Исчезновение Елочки Доленко могло быть объяснено либо тем, что она кем-то и почему-либо убита, после чего ее труп был тщательно спрятан, утоплен или уничтожен; либо тем, что она сама почему-либо покончила с собой - утопилась, а ее труп не всплыл и потому обнаружен не был; либо, наконец, тем, что она жива и здорова, но по каким-то причинам решила бросить мужа и скрыться из Москвы.

В деле не было данных, которые говорили бы за второй и третий варианты. У Елочки, судя по всему, не было поводов ни к тому, чтобы кончать с собой, ни к тому, чтобы скрыться из Москвы и бросить мужа. Следовательно, наиболее вероятным являлся первый вариант. Кто, зачем и почему мог ее убить?

Убийства из мести вообще очень редки в наше время, а Елочке, судя по ее короткой и весьма несложной биографии, мстить было некому и не за что. Убийство из корысти на почве ограбления нельзя было исключить, но в таких случаях преступники почти никогда не скрывают трупа жертвы. Следовательно, наиболее вероятным мотивом убийства являлись какие-то пока нам неизвестные бытовые, сексуальные или психологические мотивы, которые скорее всего могли иметься у близкого ей человека, мужа или любовника, если такой у нее вообще был. Учитывая значительную разницу в возрасте Елочки и ее мужа, этого нельзя было исключить.

Следовательно, надо было прежде всего выяснить все эти вопросы. И в прямой связи с ними было важно собрать наиболее полные и точные данные о личности Глотника, о его интересах и связях, его планах и настроениях, его образе жизни.

Вместе с тем, проверяя всю сумму вопросов, возникающих в связи с третьим вариантом, следствие было обязано все же учитывать в качестве резервных версий и два первых варианта.

Потребовались две недели самого напряженного труда, чтобы в поле зрения следствия- появились такие, весьма любопытные, обстоятельства.

Во-первых, выяснилось, что Глотник действительна получил со своего счета в сберкассе за несколько дней до рокового воскресенья двадцать пять тысяч рублей, которые Елочка показывала матери и подругам. Это говорило в пользу Глотника. Но одновременно выяснилось, что на следующий же день после исчезновения жены, а именно в понедельник, Глотник внес двадцать пять тысяч рублей на свой счет в другой сберкассе другого района Москвы и о наличии такого второго счета ни Елочка, ни ее мать не знали. Это уже говорило против Глотника. Человек, потрясенный внезапным и загадочным исчезновением любимой жены, вряд ли в состоянии заняться своими финансовыми делами буквально на следующий день после свалившегося на него несчастья.

Во-вторых, выяснилось, что общая сумма сбережений Глотника, хранившихся в обеих сберкассах, явно превышает его возможности, даже учитывая положение крупного инженера, нередко получавшего помимо оклада денежные премии.

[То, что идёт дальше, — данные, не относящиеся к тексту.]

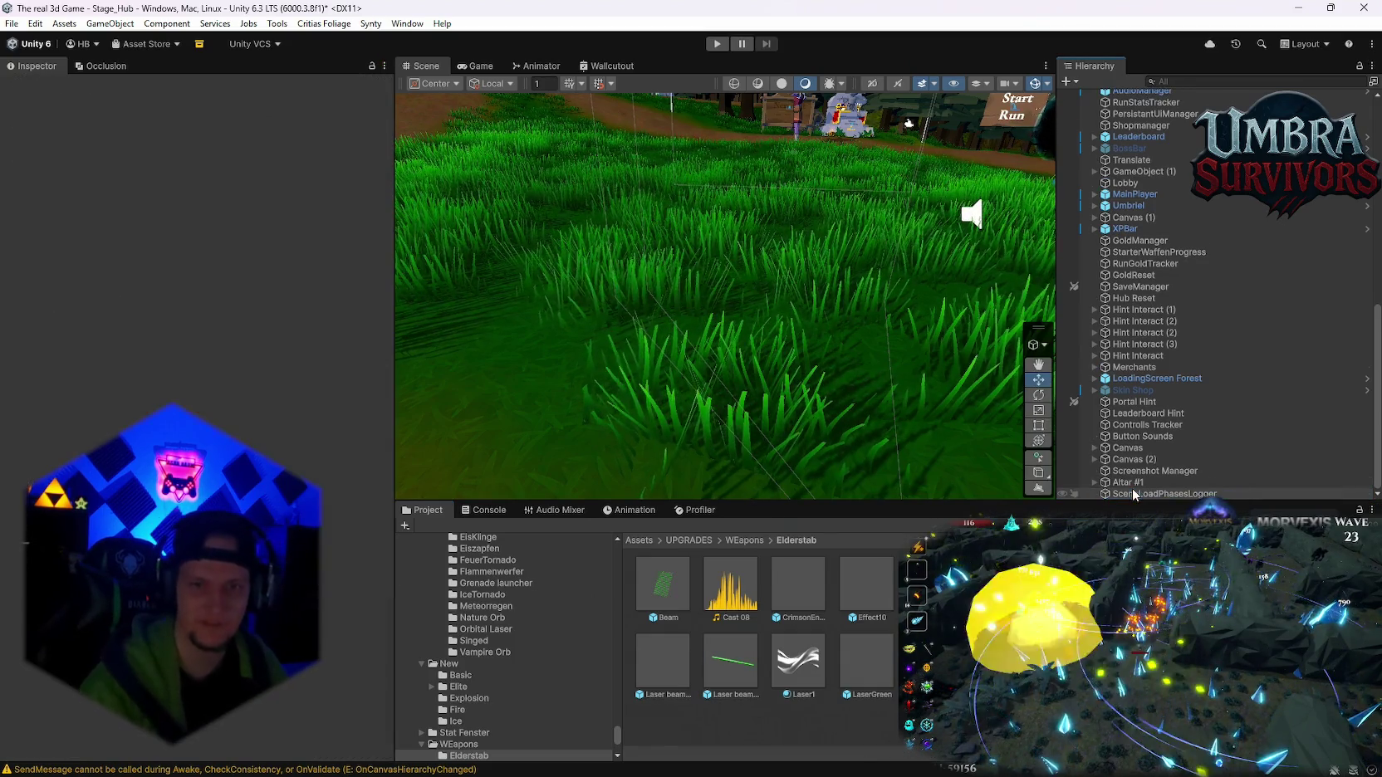
- Enter Play mode with Ctrl+P to play-test the laser changes
{"action": "key", "text": "ctrl+p"}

Это второе обстоятельство вынудило следствие осторожно проверить, какими незаконными методами обогащения мог располагать Глотник по своей работе в Наркомхимпроме. Но эту проверку надо было проводить очень деликатно, чтобы, во-первых, не вспугнуть Глотника, а во-вторых, не компрометировать его без достаточных оснований. Следовательно, надо было найти такой метод проверки, который не вызывал бы ненужных разговоров, предположений и догадок.

Когда выяснилось, что Глотник, как начальник производственного отдела Главхимпрома, имел некоторое отношение к отпуску всякого рода химикалиев, многие из которых были тогда дефицитными, мы организовали ревизию отпуска и сбыта химикалиев, к которой внешне прокуратура не имела никакого отношения. Никто в главке, а тем более сам Глотник, не знал, конечно, что документы, которые рассматривались ревизорами, помимо них изучались по вечерам и ночью Голомысовым,

И вот однажды, среди тысяч требований, ходатайств, просьб об отпуске тех или иных химикалиев, накладных и квитанций, ордеров и нарядов, коносаментов и счетов, Голомысов наткнулся на письмо Московского института связи, адресованное в Главхимпром. В этом письме заместитель директора института по хозяйственной части Г. Глотник обращался к начальнику производственного отдела Главхимпрома М. Глотнику со скромной просьбой отпустить для нужд института партию красителей, применяемых для окраски трикотажных и текстильных изделий. Не задаваясь законным вопросом, зачем нужны институту связи текстильные красители, начальник производственного отдела Главхимпрома М. Глотник эту просьбу удовлетворил.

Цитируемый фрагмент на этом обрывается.